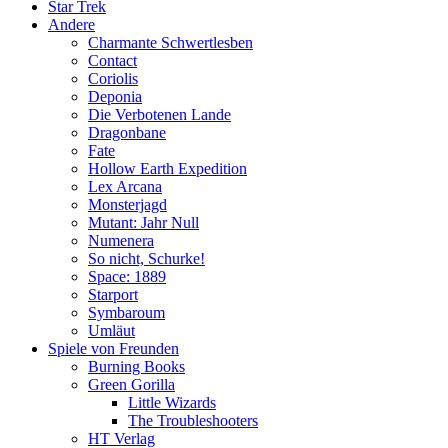
Star Trek
Andere
Charmante Schwertlesben
Contact
Coriolis
Deponia
Die Verbotenen Lande
Dragonbane
Fate
Hollow Earth Expedition
Lex Arcana
Monsterjagd
Mutant: Jahr Null
Numenera
So nicht, Schurke!
Space: 1889
Starport
Symbaroum
Umläut
Spiele von Freunden
Burning Books
Green Gorilla
Little Wizards
The Troubleshooters
HT Verlag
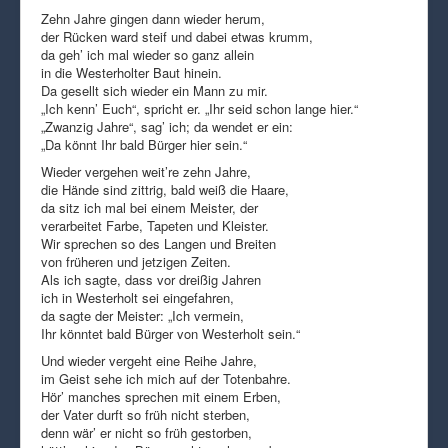
Zehn Jahre gingen dann wieder herum,
der Rücken ward steif und dabei etwas krumm,
da geh’ ich mal wieder so ganz allein
in die Westerholter Baut hinein.
Da gesellt sich wieder ein Mann zu mir.
„Ich kenn’ Euch“, spricht er. „Ihr seid schon lange hier.“
„Zwanzig Jahre“, sag’ ich; da wendet er ein:
„Da könnt Ihr bald Bürger hier sein.“
Wieder vergehen weit’re zehn Jahre,
die Hände sind zittrig, bald weiß die Haare,
da sitz ich mal bei einem Meister, der
verarbeitet Farbe, Tapeten und Kleister.
Wir sprechen so des Langen und Breiten
von früheren und jetzigen Zeiten.
Als ich sagte, dass vor dreißig Jahren
ich in Westerholt sei eingefahren,
da sagte der Meister: „Ich vermein,
Ihr könntet bald Bürger von Westerholt sein.“
Und wieder vergeht eine Reihe Jahre,
im Geist sehe ich mich auf der Totenbahre.
Hör’ manches sprechen mit einem Erben,
der Vater durft so früh nicht sterben,
denn wär’ er nicht so früh gestorben,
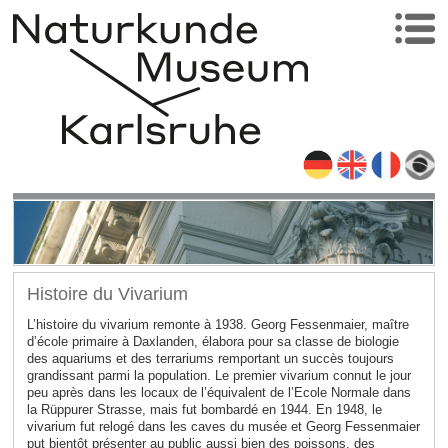
Histoire du Vivarium
L’histoire du vivarium remonte à 1938. Georg Fessenmaier, maître
d’école primaire à Daxlanden, élabora pour sa classe de biologie
des aquariums et des terrariums remportant un succès toujours
grandissant parmi la population. Le premier vivarium connut le jour
peu après dans les locaux de l’équivalent de l’Ecole Normale dans
la Rüppurer Strasse, mais fut bombardé en 1944. En 1948, le
vivarium fut relogé dans les caves du musée et Georg Fessenmaier
put bientôt présenter au public aussi bien des poissons, des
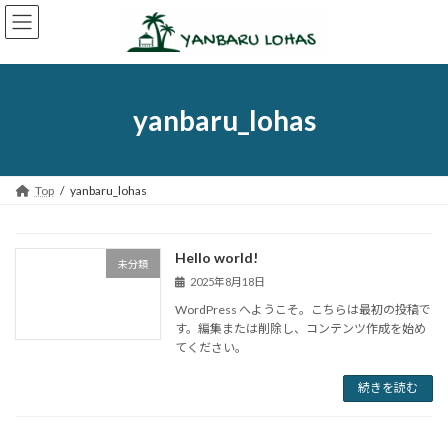
コ
ナ
ン
ビ
テ
ゲ
ン
ー
ツ
シ
へ
ョ
yanbaru_lohas
ス
ン
キ
に
ッ
移
プ
動
Top
yanbaru_lohas
Hello world!
未分類
2025年8月18日
WordPress へようこそ。こちらは最初の投稿で
す。編集または削除し、コンテンツ作成を始め
てください。
続きを読む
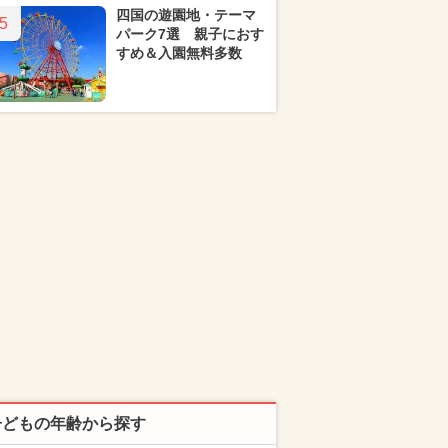
四国の遊園地・テーマ
5
パーク7選 親子におす
すめ＆入園無料多数
子どもの年齢から探す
★ ★ ★ ★
Instructions to follow:
Copy the text of every record above word for word and line by line. Leave out the picture lines.

Solution to this task:
Star Trek
Andere
Charmante Schwertlesben
Contact
Coriolis
Deponia
Die Verbotenen Lande
Dragonbane
Fate
Hollow Earth Expedition
Lex Arcana
Monsterjagd
Mutant: Jahr Null
Numenera
So nicht, Schurke!
Space: 1889
Starport
Symbaroum
Umläut
Spiele von Freunden
Burning Books
Green Gorilla
Little Wizards
The Troubleshooters
HT Verlag
Zehn Jahre gingen dann wieder herum,
der Rücken ward steif und dabei etwas krumm,
da geh’ ich mal wieder so ganz allein
in die Westerholter Baut hinein.
Da gesellt sich wieder ein Mann zu mir.
„Ich kenn’ Euch“, spricht er. „Ihr seid schon lange hier.“
„Zwanzig Jahre“, sag’ ich; da wendet er ein:
„Da könnt Ihr bald Bürger hier sein.“
Wieder vergehen weit’re zehn Jahre,
die Hände sind zittrig, bald weiß die Haare,
da sitz ich mal bei einem Meister, der
verarbeitet Farbe, Tapeten und Kleister.
Wir sprechen so des Langen und Breiten
von früheren und jetzigen Zeiten.
Als ich sagte, dass vor dreißig Jahren
ich in Westerholt sei eingefahren,
da sagte der Meister: „Ich vermein,
Ihr könntet bald Bürger von Westerholt sein.“
Und wieder vergeht eine Reihe Jahre,
im Geist sehe ich mich auf der Totenbahre.
Hör’ manches sprechen mit einem Erben,
der Vater durft so früh nicht sterben,
denn wär’ er nicht so früh gestorben,
Histoire du Vivarium
L’histoire du vivarium remonte à 1938. Georg Fessenmaier, maître
d’école primaire à Daxlanden, élabora pour sa classe de biologie
des aquariums et des terrariums remportant un succès toujours
grandissant parmi la population. Le premier vivarium connut le jour
peu après dans les locaux de l’équivalent de l’Ecole Normale dans
la Rüppurer Strasse, mais fut bombardé en 1944. En 1948, le
vivarium fut relogé dans les caves du musée et Georg Fessenmaier
put bientôt présenter au public aussi bien des poissons, des
コ
ナ
ン
ビ
テ
ゲ
ン
ー
ツ
シ
へ
ョ
yanbaru_lohas
ス
ン
キ
に
ッ
移
プ
動
Top
yanbaru_lohas
Hello world!
未分類
2025年8月18日
WordPress へようこそ。こちらは最初の投稿で
す。編集または削除し、コンテンツ作成を始め
てください。
続きを読む
四国の遊園地・テーマ
5
パーク7選 親子におす
すめ＆入園無料多数
子どもの年齢から探す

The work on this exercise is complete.